## [Activity]
Extract the full opinion piece on Brexit, Trump, and "post-truth" word for word, reproducing all three paragraphs without changes.
** Opening Document section block **
When Boris declared himself in favour of Brexit, he threw oil on troubled flames. I could rant rhetorically about how an educated global polyglot could simultaneously hold the view that we take no responsibility for shared endeavour with our neighbours, but then I remembered. Far from the lovable buffoon, he is a cynical and easily bored opportunist. London as the global melting pot? Yes, unless it loses party votes. The UK as a model of integration? Yes, until it loses party votes. Who cares, therefore, that they stabbed each other in the back? (We all should, see below)
Civilisation took another knock in another part of the forest, where Trump’s victory was utterly impossible right up until the moment that it seemed altogether likely. What’s the most worrying thing? Not the reprehensible views and the ghastly boasty claims but his capacity to invent stuff then passed off as facts. How many Mexicans, exactly? Who’ll pay for the wall? Which parts of Europe are controlled by Isis? Is Hillary Clinton actually a criminal?
And so "post-truth" is the Oxford English Dictionary word of the year. They define it as "relating to or denoting circumstances in which objective facts are less influential in shaping public opinion than appeals to emotion and personal belief."
** Closing Document section block **
** Opening Available data block **
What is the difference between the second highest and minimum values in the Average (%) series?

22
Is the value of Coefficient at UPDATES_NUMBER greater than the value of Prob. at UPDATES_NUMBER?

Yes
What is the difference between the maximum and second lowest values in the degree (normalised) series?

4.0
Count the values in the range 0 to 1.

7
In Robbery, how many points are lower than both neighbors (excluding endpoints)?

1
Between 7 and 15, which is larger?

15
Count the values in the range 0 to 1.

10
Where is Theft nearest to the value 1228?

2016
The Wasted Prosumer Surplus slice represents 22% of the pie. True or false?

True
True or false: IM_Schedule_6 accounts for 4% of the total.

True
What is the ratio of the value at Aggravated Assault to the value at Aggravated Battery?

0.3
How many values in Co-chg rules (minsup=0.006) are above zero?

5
** Closing Available data block **
## [Reply to the exercise]
When Boris declared himself in favour of Brexit, he threw oil on troubled flames. I could rant rhetorically about how an educated global polyglot could simultaneously hold the view that we take no responsibility for shared endeavour with our neighbours, but then I remembered. Far from the lovable buffoon, he is a cynical and easily bored opportunist. London as the global melting pot? Yes, unless it loses party votes. The UK as a model of integration? Yes, until it loses party votes. Who cares, therefore, that they stabbed each other in the back? (We all should, see below)
Civilisation took another knock in another part of the forest, where Trump’s victory was utterly impossible right up until the moment that it seemed altogether likely. What’s the most worrying thing? Not the reprehensible views and the ghastly boasty claims but his capacity to invent stuff then passed off as facts. How many Mexicans, exactly? Who’ll pay for the wall? Which parts of Europe are controlled by Isis? Is Hillary Clinton actually a criminal?
And so "post-truth" is the Oxford English Dictionary word of the year. They define it as "relating to or denoting circumstances in which objective facts are less influential in shaping public opinion than appeals to emotion and personal belief."